O conflito Venezuela-Guiana, o Direito Internacional e a diplomacia do Brasil
Ricardo Seitenfus
PRA: Ricardo Seitenfus, historiador aposentado da Universidade Federal de Santa Maria (RS), me envia suas observações sobre o conflito nas fronteiras do Brasil, prestadas à BBC Brasil e ao O Globo, mas transcritas apenas parcialmente:
"A consulta aos eleitores venezuelanos tem dois objetivos internos. Por um lado demonstrar uma união nacional por um Essequibo venezuelano e por outro, que esta união seja personalizada pela figura de Maduro.
Do ponto de vista externo se trata de demonstrar que Caracas não aceita o histórico statu quo e indica que outras ações virão.
Maduro pretende se perpetuar no poder e como está correndo riscos com uma possível derrota em 2024, tenta reverter a situação em seu favor identificando um inimigo externo. Estratégia conhecida que foi utilizada, por exemplo, pelos generais argentinos quando decidiram invadir as Malvinas/Falkland.
O que Maduro fará com uma vitória que se apresenta como acachapante ? A propósito, essa consulta abriga um aspecto ubuesco na medida em que quem deveria ser consultado são os habitantes de Essequibo ou os guianeses e não os venezuelanos.
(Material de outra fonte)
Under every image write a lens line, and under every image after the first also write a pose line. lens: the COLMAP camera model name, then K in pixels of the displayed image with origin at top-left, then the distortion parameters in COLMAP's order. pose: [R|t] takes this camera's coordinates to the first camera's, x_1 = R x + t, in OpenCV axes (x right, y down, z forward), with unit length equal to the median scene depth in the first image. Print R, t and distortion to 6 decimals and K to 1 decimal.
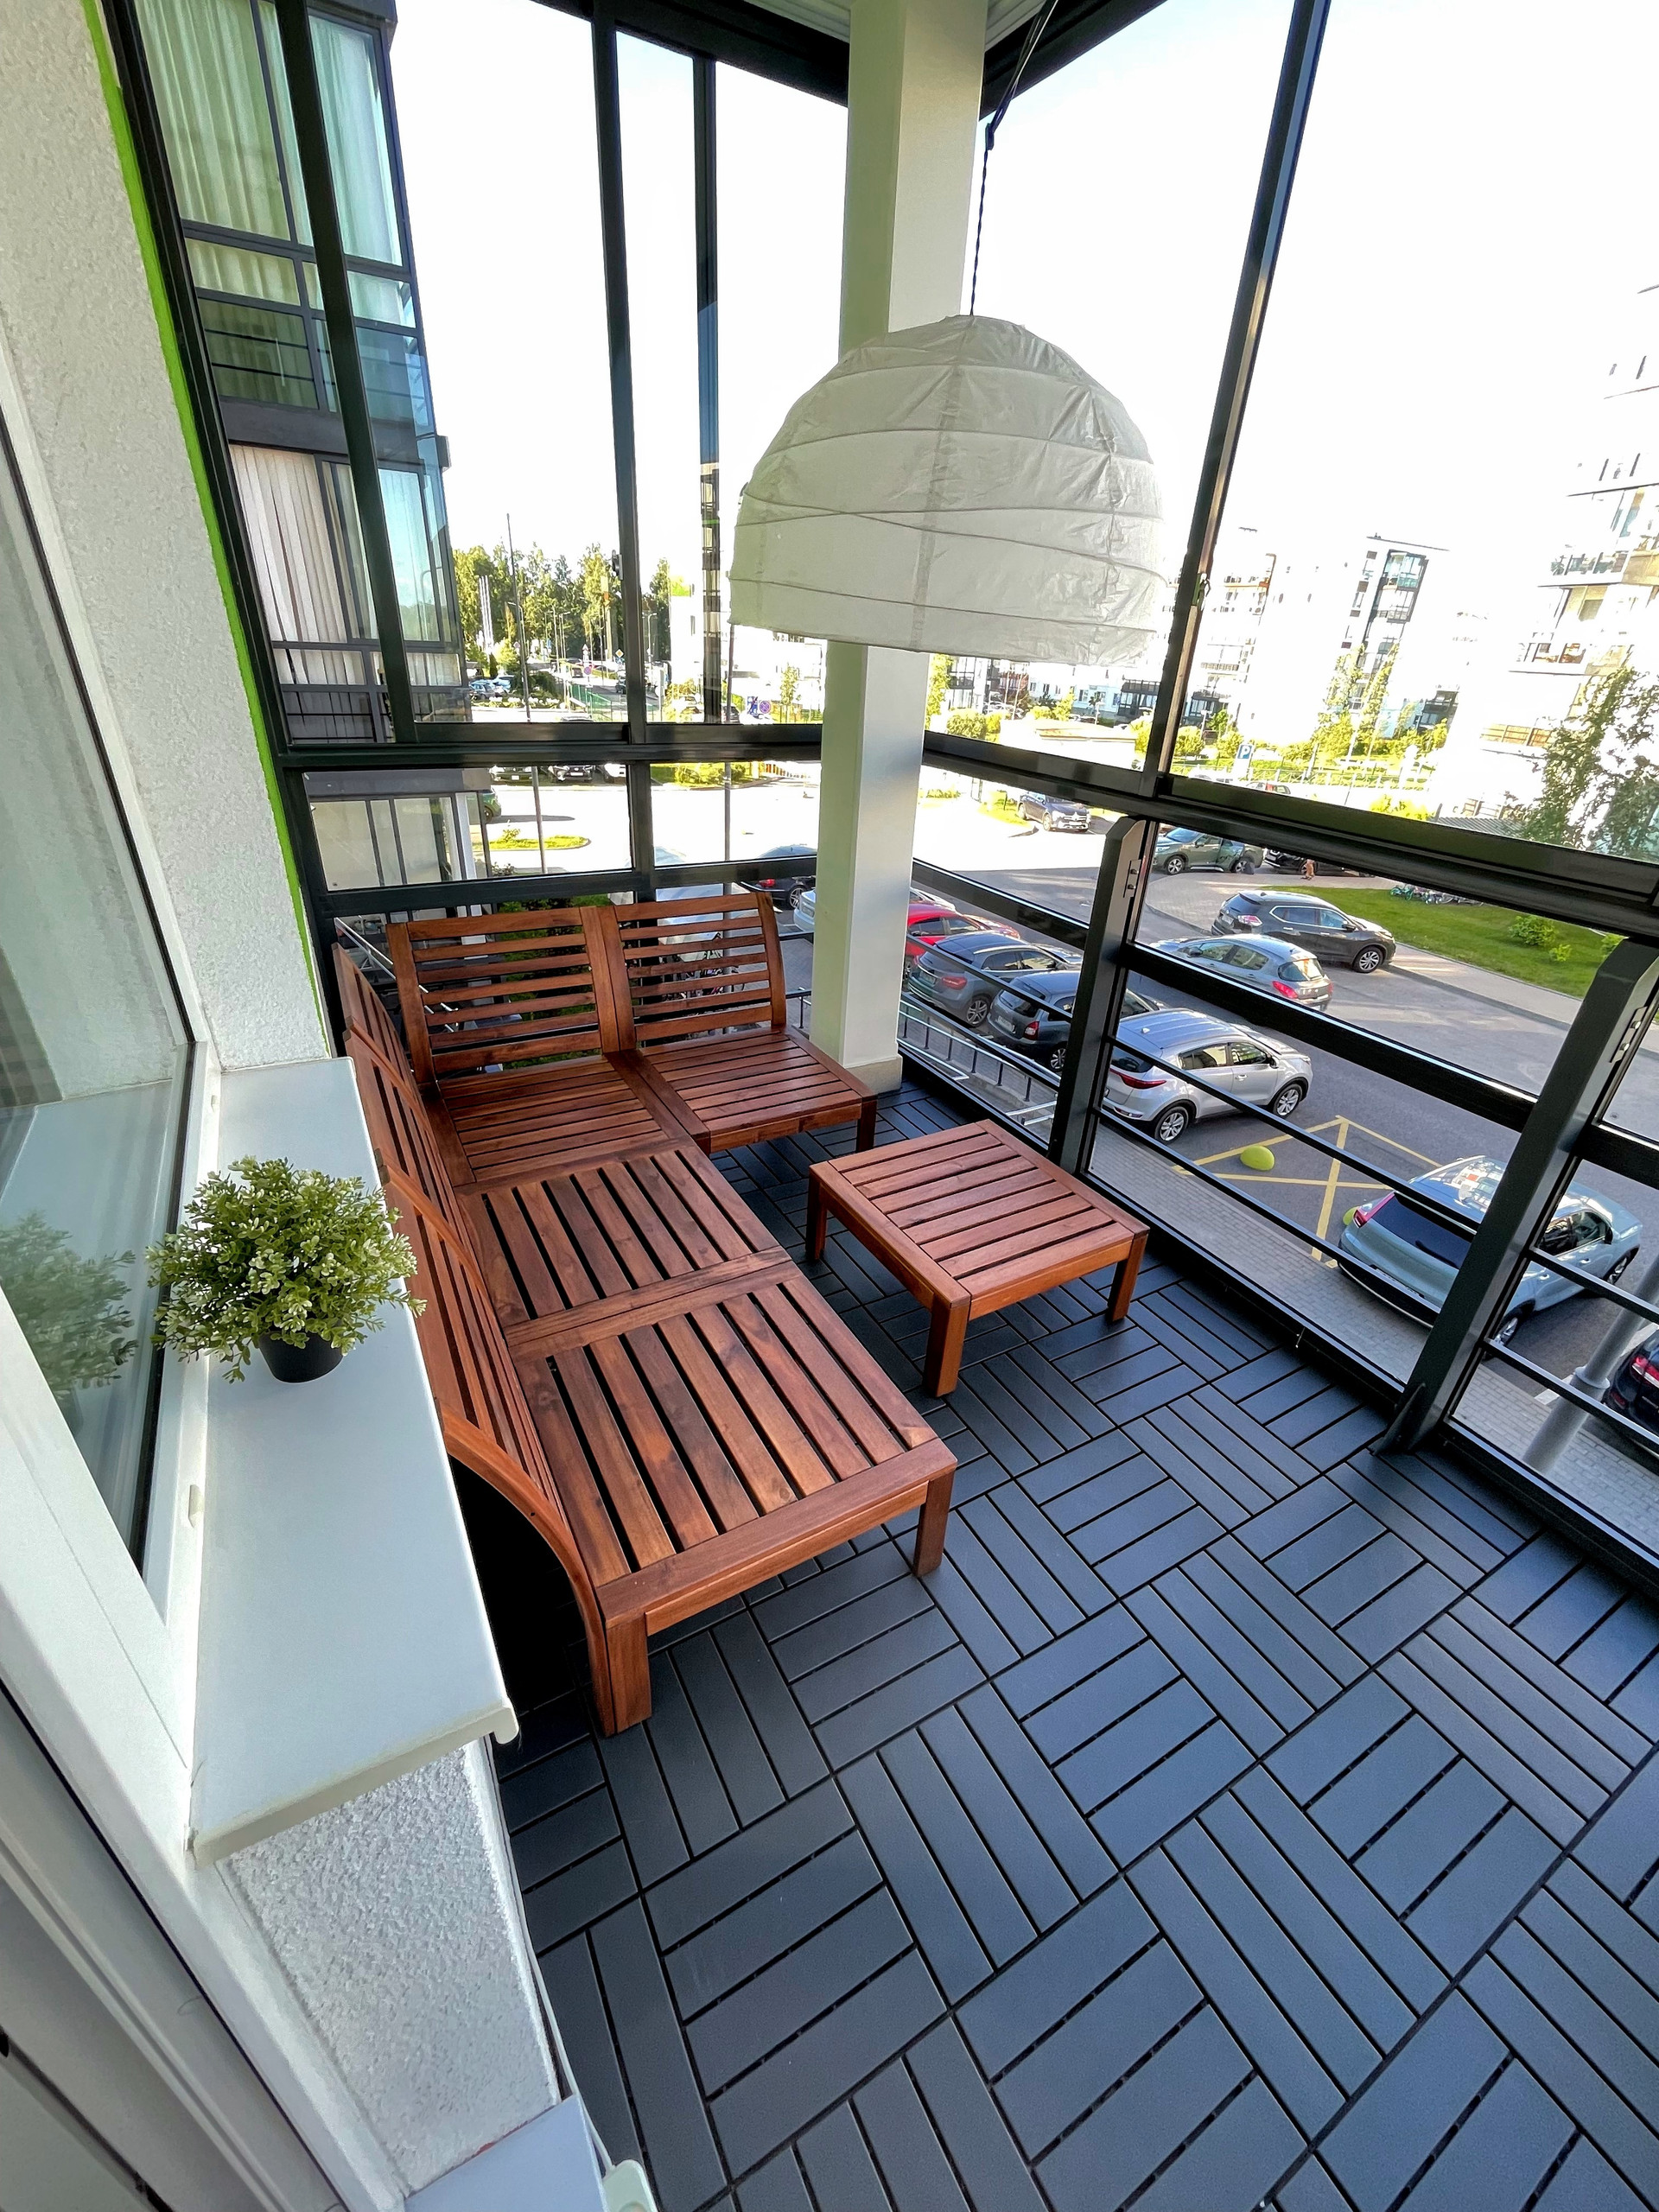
lens RADIAL K [[904.2, 0, 831.6], [0, 904.2, 1105.4], [0, 0, 1]] dist [0.001927, 0.000169]
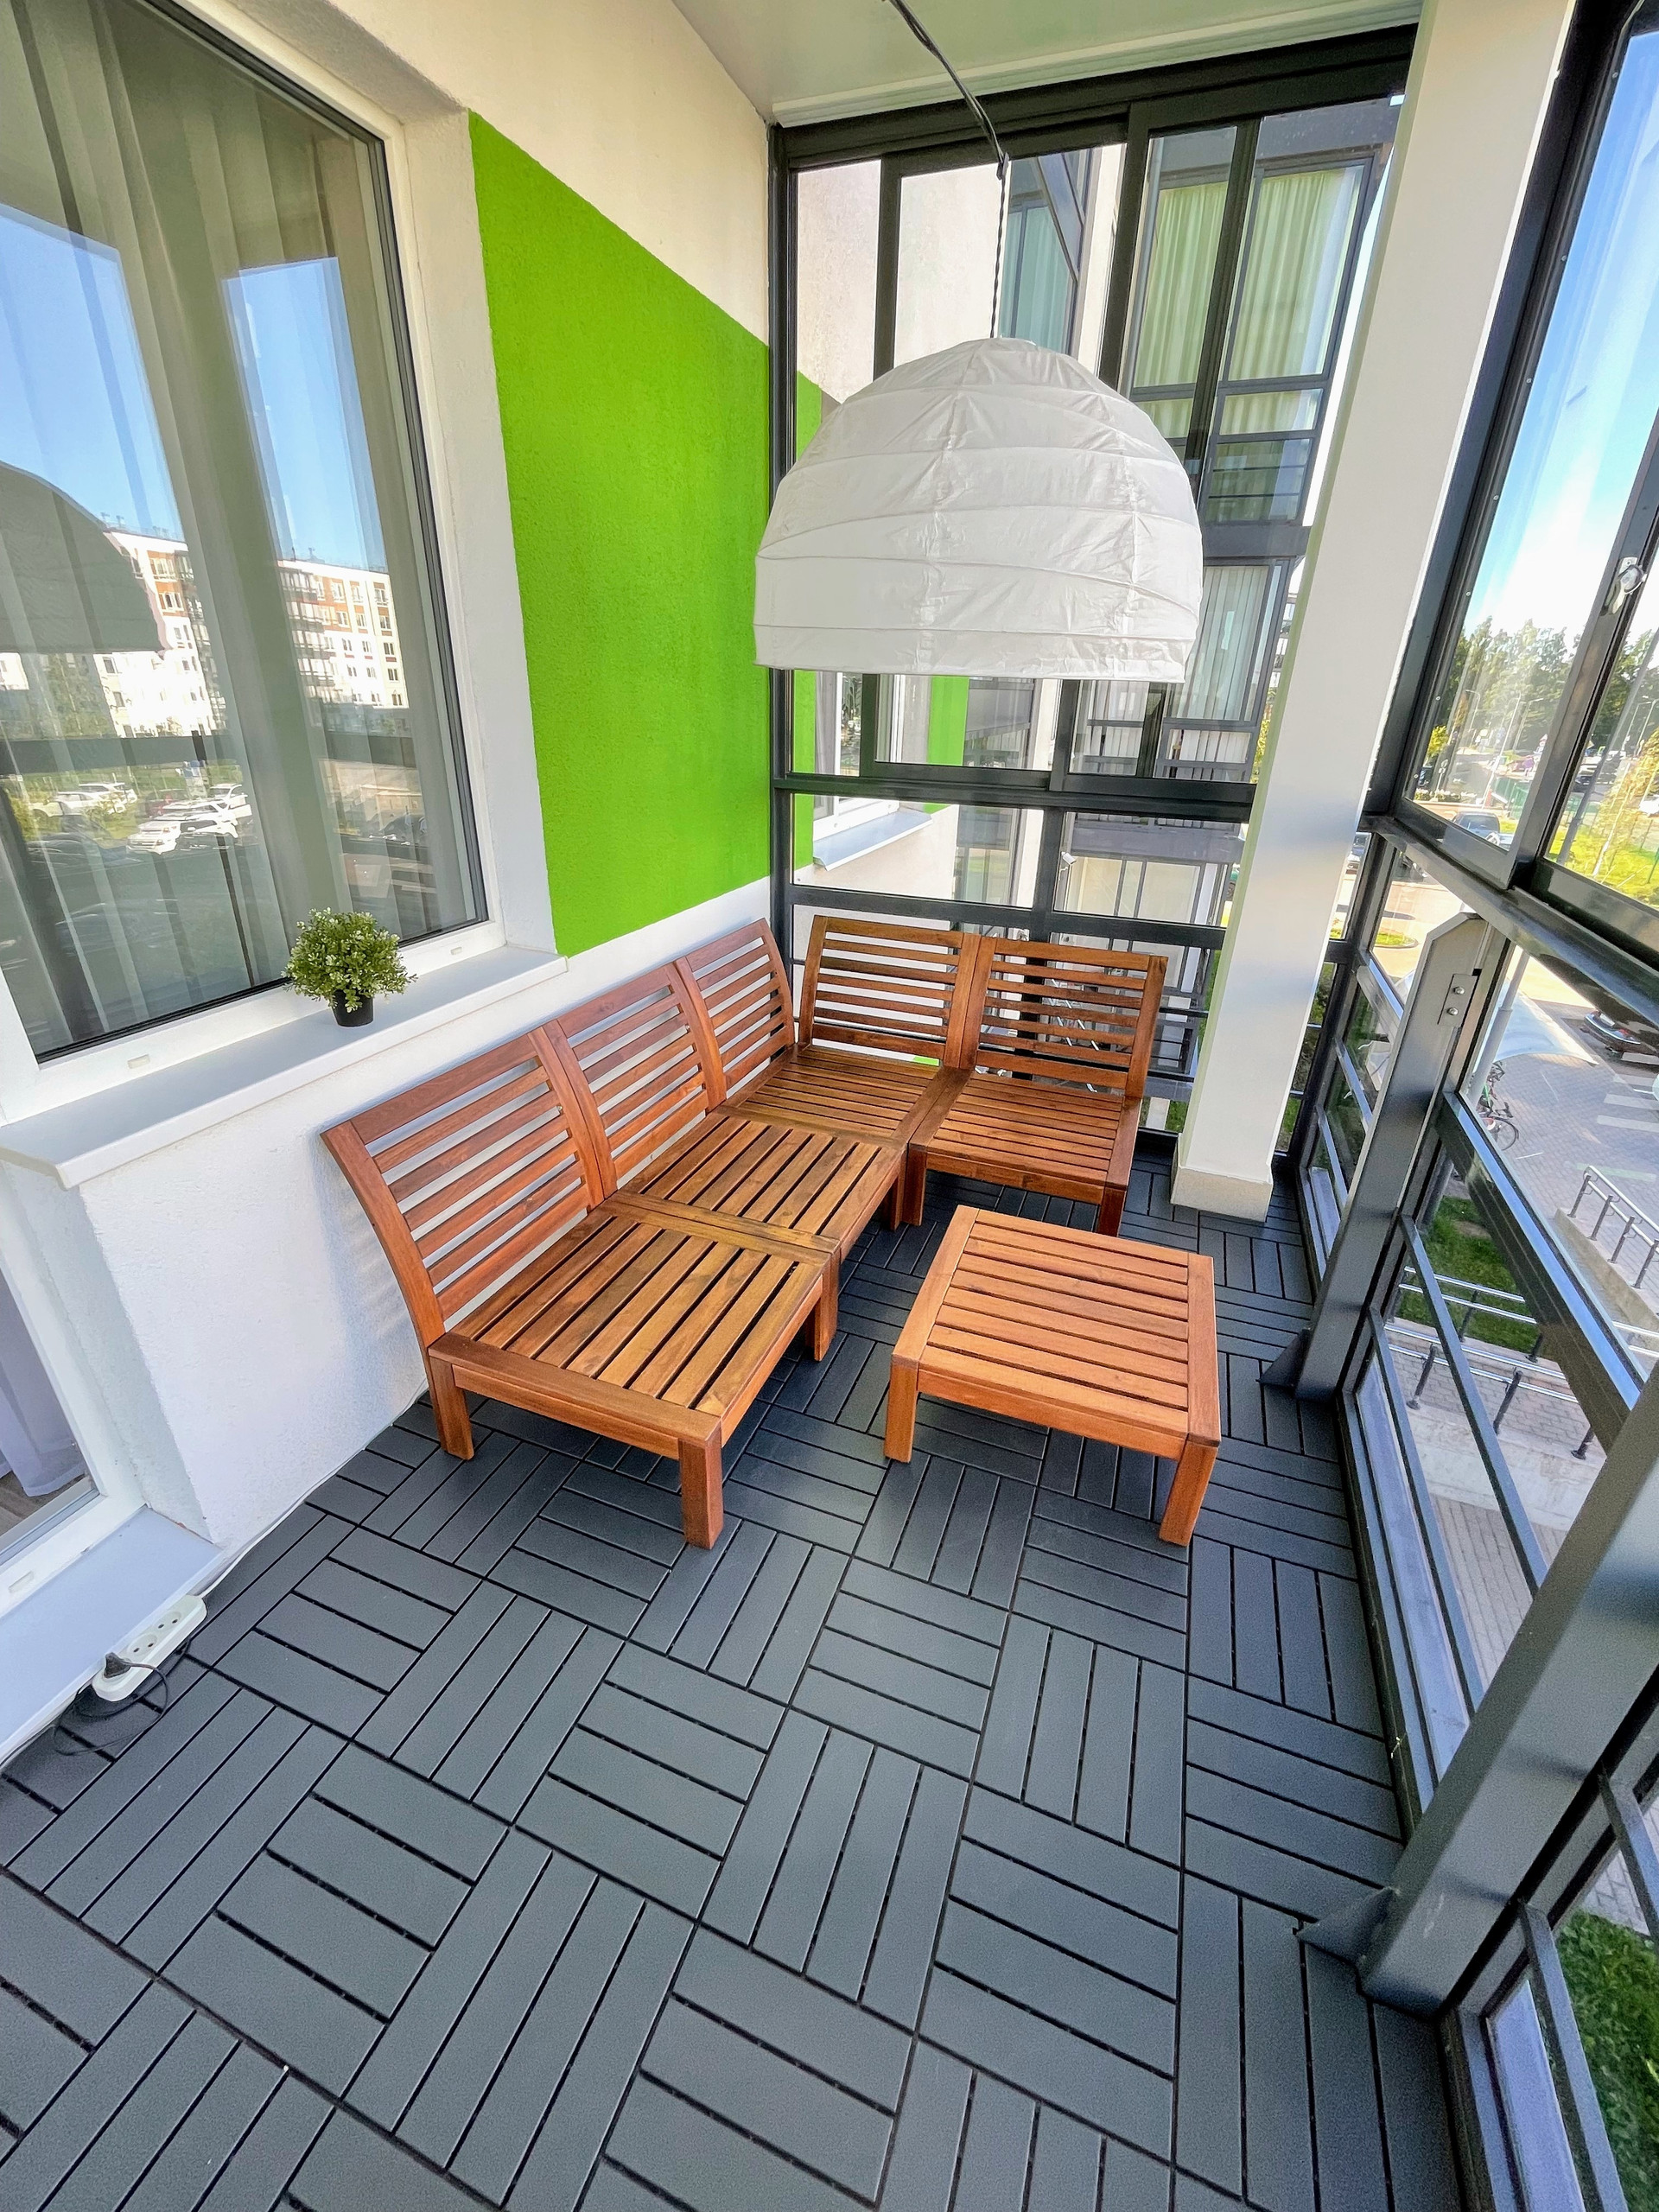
lens RADIAL K [[904.2, 0, 831.6], [0, 904.2, 1105.4], [0, 0, 1]] dist [0.001927, 0.000169]
pose [[0.632528, 0.299489, -0.714293, 0.600053], [-0.356750, 0.931222, 0.074531, -0.061335], [0.687487, 0.207681, 0.695867, 0.218223]]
Uma demonstração da singularidade das ditaduras latino-americanas e de seus potentados tão bem descritos por Gabriel Garcia Márquez.
Caso Maduro decida colocar em marcha a vontade venezuelana que sairá da consulta ele tem 2 caminhos. Por um lado prosseguir o diálogo político sob os auspícios das Nações Unidas como previsto no Acordo de Genebra de 1966. Penso que Maduro terá dificuldades de desconhecer o resultado da consulta e portanto ele deverá inovar. Como? Esse e o segundo caminho: uma operação militar de invasão do Essequibo.
Por evidente será um passeio militar. Contudo serão inúmeras as reações negativas internacionais. Os Estados Unidos - por razões estratégicas, econômicas e jurídicas - não permanecerão inertes. Assim como o Reino Unido que possui laços, afinidades e responsabilidades históricas com a Guyana.
Enfim, a posição brasileira deve ser de rechaço a qualquer operação violenta. Aqui devemos lembrar ao Governo atual que embora ele possa ter simpatias ou antipatias ideológicas, estamos frente a possibilidade de ruptura de princípios jurídicos, diplomáticos e históricos - o respeito aos tratados fronteiriços - e que nada e ninguém pode colocar em questão.
Seria abrir a Caixa de Pandora para aventuras que a região e muito especialmente o Brasil sempre souberam evitar.
Quanto melhor for o resultado para Maduro pior será para ele no plano internacional pois ele será obrigado a agir. Ora a ação se for além de uma provável pressão sobre a Guiana, provocará reações contrárias de muitos governos. A começar pelos USA, GB, Colômbia e Brasil.
Está previsto no Acordo de Genebra de 1966 (Reino Unido, Venezuela e Guiana) que serão as Nações Unidas através da CIJ a resolver o suposto litígio.
Portanto a Venezuela NÃO pode não reconhecer a jurisdição da Corte.
Ela acatou a jurisdição em 1966 e agora em razão de uma possível derrota jurídica não respeitar a Corte.
A decisão da CIJ não é simbólica! Ela será o sustentáculo do Direito para a ação política e talvez caso necessário militar dos países aliados da Guiana, leia-se USA e Reino Unido (2 membros permanentes do Conselho de Segurança da ONU).
Duas observações finais:
A. O Brasil não deveria somente propugnar uma solução pacífica mas também denunciar a ilegalidade da « consulta » deste domingo.
B. Caso insista em uma solução de força a margem do Direito, Nicolas Maduro poderá vir a ser o futuro Leopoldo Galtieri o ditador militar argentino que não somente perdeu os anéis - as Malvinas/Falkland - mas também perdeu os dedos - o poder."